Dancing around the issue

These couple of days, there has been an issue that’s been making some rather fine ripples around here. No, I’m not talking about the Bersih 3.0 announcement, to which I went. I’ll keep that for next week.

What I’m pointing at is the news that a Singaporean ballet company has been allegedly “banned” from performing this upcoming weekend at KLPac. While I hold no warm feelings towards our southern neighbour, I was, to understate it, very disturbed that a dance troupe could be banned from performing in our country. And I’m not even talking about pole-dancing. Ballet has got to be one of the oldest forms of dance, barring traditional dances from Asia.

Back tracking a little, though, our country doesn’t have the best track record when it comes to allowing foreign artists to perform in  Malaysia.
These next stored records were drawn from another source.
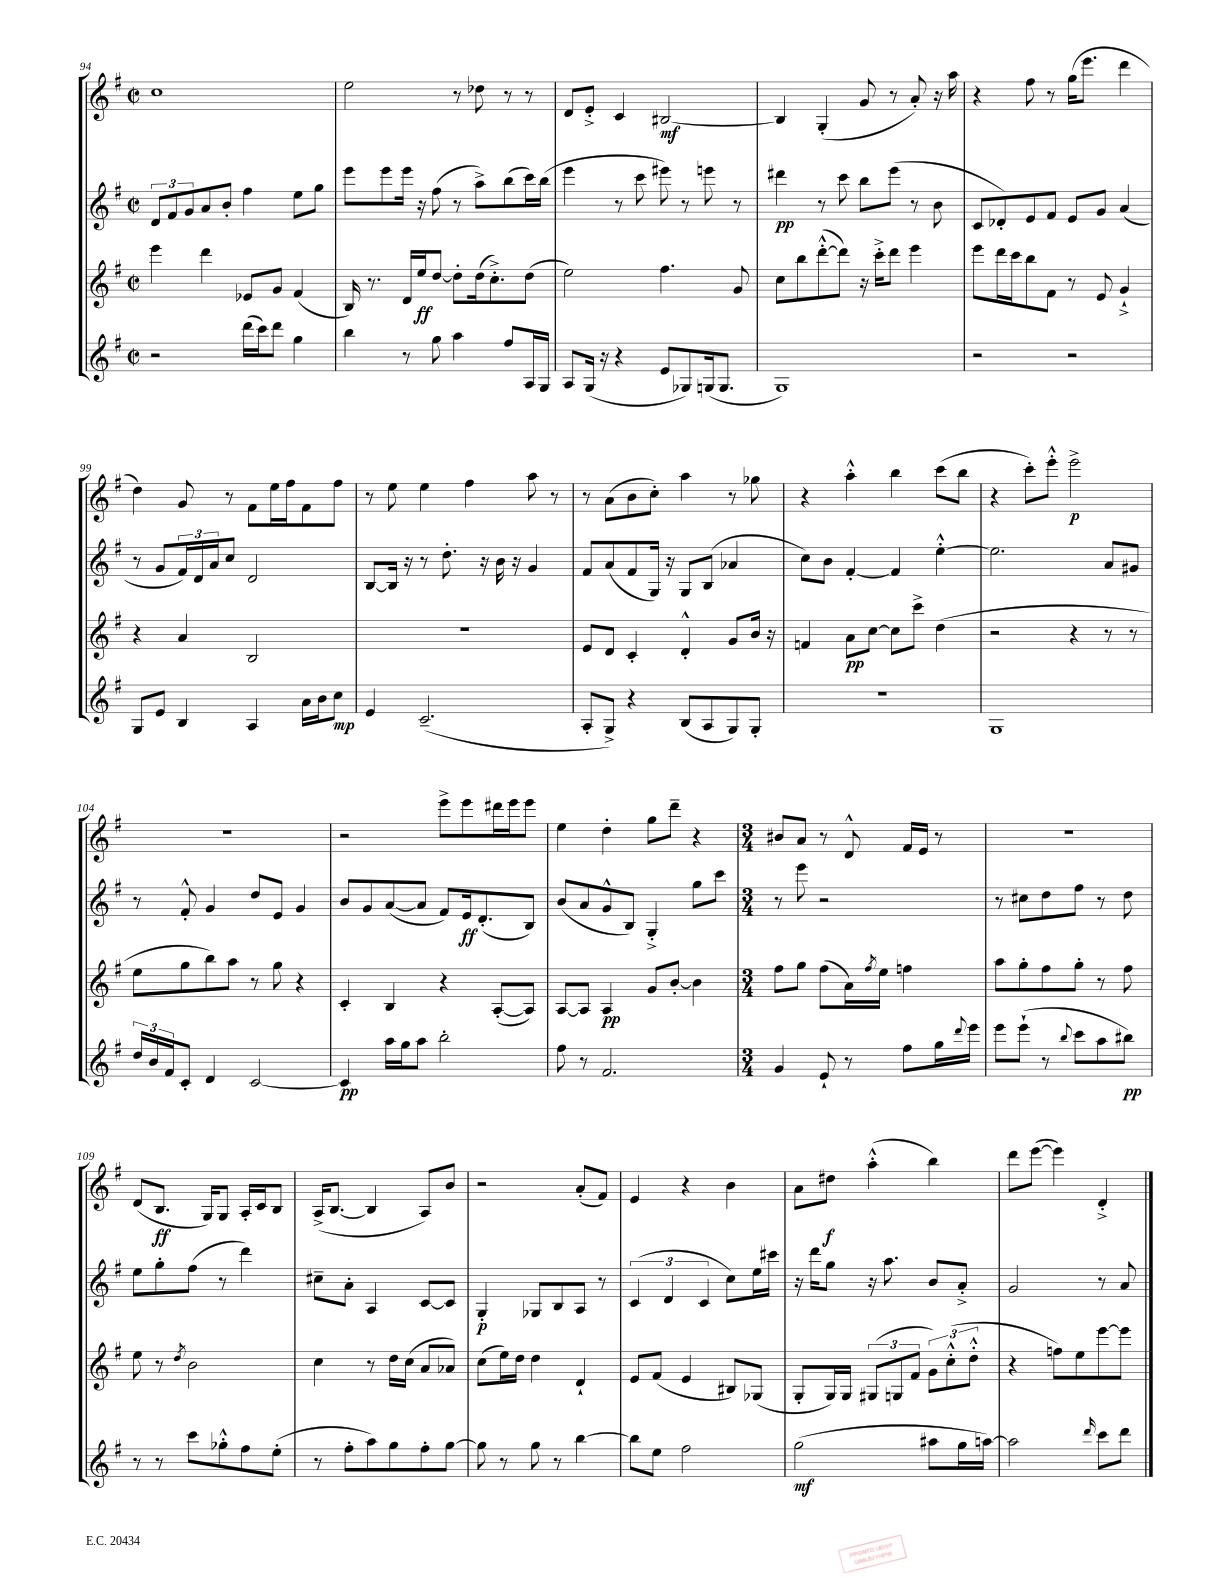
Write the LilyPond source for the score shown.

<<
\new StaffGroup <<
\new Staff = "s0" {
    \clef treble \key g \major \defaultTimeSignature \time 2/2
    c''1 |
    e''2 r8 des''8 r8 r8 |
    d'8 e'8-.-> c'4 bis2~\mf |
    bis4 g4-.( g'8 r8 a'8-.) r16 a''16 |
    r4 fis''8 r8 g''16( e'''8. d'''4 |
    d''4) g'8 r8 fis'8 e''16 fis''16 fis'8 fis''8 |
    r8 e''8 e''4 fis''4 a''8 r8 |
    r8 a'8( b'8 c''8-.) a''4 r8 ges''8 |
    r4 a''4-.-^ b''4 c'''8( b''8 |
    r4 c'''8-.) e'''8-.-^ e'''2->\p |
    R1 |
    r2 e'''8-> e'''8 dis'''16 e'''16 e'''8 |
    e''4 d''4-. g''8 d'''8-- r4 |
    \numericTimeSignature \time 3/4 bis'8 a'8 r8 d'8-^ fis'16 e'16 r8 |
    R2. |
    d'8( b8.\ff g16) g8 a16-. c'16 b8 |
    a16->( b8.~ b4 a8) b'8 |
    r2 a'8-.( fis'8) |
    e'4 r4 b'4 |
    a'8 dis''8\f a''4-.-^( b''4) |
    d'''8 e'''8~( e'''4) d'4-.-> \bar "|." |
}
\new Staff = "s1" {
    \clef treble \key g \major \defaultTimeSignature \time 2/2
    \tuplet 3/2 { d'8 fis'8 g'8 } a'8 b'8-. fis''4 e''8 g''8 |
    e'''8 e'''8 e'''16 r16 fis''8( r8 a''8->) b''8( c'''16) b''16( |
    e'''4 r8 c'''8 eis'''8) r8 e'''8 r8 |
    dis'''4\pp r8 c'''8 b''8 e'''8( r8 b'8 |
    c'8 des'8-.) e'8 fis'8 e'8 g'8 a'4( |
    r8 g'8 \tuplet 3/2 { fis'16) d'16 a'16 } c''8 d'2 |
    b8~ b16 r16 r8 d''8.-. r16 b'16 r16 g'4 |
    fis'8 a'8( fis'8 g16) r16 g8 b8( aes'4 |
    c''8) b'8 fis'4~-. fis'4 e''4~-.-^ |
    e''2. a'8 gis'8 |
    r8 fis'8-.-^ g'4 d''8 e'8 g'4 |
    b'8 g'8 a'8~( a'8 fis'8) e'16\ff d'8.-.( b8) |
    b'8( a'8 g'8-^ b8) g4-.-> g''8 c'''8 |
    \numericTimeSignature \time 3/4 r8 e'''8 r2 |
    r8 cis''8 d''8 fis''8 r8 d''8 |
    e''8 g''8-. fis''8( r8 d'''4) |
    cis''8-- a'8-. a4 c'8~ c'8 |
    g4-.\p ges8 b8 a8 r8 |
    \tuplet 3/2 { c'4( d'4 c'4 } c''8) e''16 cis'''16 |
    r16 d'''16 g''8 r16 a''8. b'8 a'8-.-> |
    g'2 r8 a'8 \bar "|." |
}
\new Staff = "s2" {
    \clef treble \key g \major \defaultTimeSignature \time 2/2
    e'''4 d'''4 ees'8 g'8 fis'4( |
    b16) r8. d'16 e''16\ff d''8~ d''8-. d''16( c''8.-.->) d''8( |
    e''2) fis''4. g'8 |
    c''8 b''8 d'''8~-.-^( d'''8) r16 c'''16-.-> d'''8 e'''4 |
    e'''8 d'''16 c'''16 b''8 fis'8 r8 e'8 g'4-!-> |
    r4 a'4 b2 |
    R1 |
    e'8 d'8 c'4-. d'4-.-^ g'8 b'16 r16 |
    f'4 a'8\pp c''8~ c''8 c'''8-> d''4( |
    r2 r4 r8 r8 |
    e''8 g''8 b''8) a''8 r8 g''8 r4 |
    c'4-. b4 r4 a8~-.( a8) |
    a8~ a8 a4\pp g'8 b'8~-. b'4 |
    \numericTimeSignature \time 3/4 fis''8 g''8 fis''8( a'16) \acciaccatura { fis''8 } e''16 f''4 |
    a''8 g''8-. fis''8 g''8-. r8 fis''8 |
    e''8 r8 \acciaccatura { d''8 } b'2 |
    c''4 r8 d''16 c''16( a'8 aes'8) |
    c''8( e''16) d''16 d''4 d'4-! |
    e'8 fis'8( e'4 bis8) ges8( |
    g8-. g16) g16 \tuplet 3/2 { gis8( g8 fis'8 } \tuplet 3/2 { g'8) c''8-.-^( d''8-.-^ } |
    r4 f''8) e''8 e'''8~ e'''8 \bar "|." |
}
\new Staff = "s3" {
    \clef treble \key g \major \defaultTimeSignature \time 2/2
    r2 d'''16( c'''16) d'''8 g''4 |
    b''4 r8 g''8 a''4 fis''8 a16 g16 |
    a8 g16( r16 r4 e'8 ges8) g16( g8. |
    g1) |
    r2 r2 |
    g8 e'8 b4 a4 a'16 b'16 c''8\mp |
    e'4 c'2.--( |
    a8-. g8->) r4 b8( a8 g8) g8-. |
    R1 |
    g1 |
    \tuplet 3/2 { d''16 b'16 fis'16 } c'8-. d'4 c'2~ |
    c'4\pp a''16 g''16 a''8 b''2-. |
    fis''8 r8 fis'2. |
    \numericTimeSignature \time 3/4 g'4 e'8-! r8 fis''8 g''16 \appoggiatura { d'''8 } e'''16 |
    e'''8 e'''8-!( r8 \appoggiatura { b''8 } c'''8 a''8 bis''8\pp) |
    r8 r8 c'''8 ges''8-.-^ fis''8 e''8-.( |
    r8 fis''8-. a''8) g''8 fis''8-. g''8~ |
    g''8 r8 g''8 r8 b''4~ |
    b''8 e''8 fis''2 |
    g''2\mf( ais''8 g''16 a''16~) |
    a''2 \grace { d'''16 } c'''8 d'''8 \bar "|." |
}
>>
>>
\layout { \context { \Score currentBarNumber = #94 } }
Or rather, the authorities have made it quite clear that they are slowly, but surely, taking on a more conventional, if not medieval, stance when it comes to deciding what the general public can or can’t watch.

So here I thought it was yet another instance of the government making an over-protective decision by barring the ballet performance, said (then) to be due to the “indecent” attire, which happens to be the classical ballet tutu.

But then the Ministry decides to give us a surprise this time around. On the very next day, the minister himself comes out to make a statement saying he “loves ballet”, that the ministry made no such decision, and that the organisers should “go ahead with the performance”.

Before I even go on with more recent events surrounding this issue, I’d like to ask one question. The agency in charge (Puspal) of actually approving or rejecting the permit is, no doubt, under the purview of the ministry. But surely we are not to believe that the ministry should be involved in this decision at all, much less the minister himself! That’s all the reason there is for there to be agencies like Puspal set up in the first place – to make decisions on the part of the ministry, on matters that are not so big as to require the attention of the minister.

But there you have it, the Minister himself coming out to make a declaration that no such ban has been made, and that the organisers should “continue” with the performance, knowing full well that if there is no permit, the organisers cannot have this performance at all!

So now we go into KLPac’s reaction, claiming that they did, indeed, receive a rejection from Puspal. Otherwise, why would they have refunded the ticket holders? And really, why would they have done it, if not for the fact that the performance could not be held? There is just no sense in doing so.

Now, in this instance, Puspal says that they have never received any application about any Singaporean ballet troupe coming to KLPac for a performance. None at all. So what they are implying here, is that KLPac organised the performance, sold tickets, arranged for the dancers to come, and then decided that they were not going to go ahead with it, canceled the performance, refunded the people who paid to come watch the dance, told the Singaporean ballet company that they had been barred, and blamed everything on Puspal.

KLPac then showed them evidence that the application was made, and the rejection was received. If you thought this was the end of it, and that Puspal would quietly slunk into a dark corner, you are dead wrong. They surprise us yet again, saying that the documents KLPac produced as “proof”, might be forged after all!

Now, I don’t know about you, but for me, this has just gone on for too long. No matter what the outcome of this debacle (an extremely embarrassing one at that), it remains that the Singaporean dancers will not be able to make their performance at KLPac this time around.

What should really be addressed here is the fact that no matter how shockingly unbelievable it is that the Malaysian authorities would ban a classical dance troupe from performing in the country, it is at the same time, shockingly believable. There have been too many such incidences when our ministry showed us just how irrational they can be.

They’ve dictated the kinds of clothes performers should wear during their shows so as not to “offend” the sensibilities of our citizens, when we know full well that the only people who will be seeing them in their “indecent” costumes are the people who pay for their tickets, and already know what they’re in for.

They’ve banned entire performances, no matter that the artiste is already in the country, because they reckon that a tattoo will “offend” a particular creed of people.

They’ve banned books, children’s books, for being “offensive”, because they use the “actual names of the male and female sexual organs”, forgetting that it’s a book on sex education, and they are all drawn cartoons.

They’ve shown us time and time again that they can make the most idiotic decisions, and defend those decisions like as if they were made with our interest in mind. So really, is it so odd that almost no one believes them when they now say that they did not reject the application, or that they suspect the documents to be forged?

The ministry, and its agencies, should really ponder on this, and rethink their public relations strategies. They are starting to make us look like a nation of backward, uncultured people who have no interest in the world’s art, except for our own. And really, if they continue with what they are doing, we might just end up the way they envision it.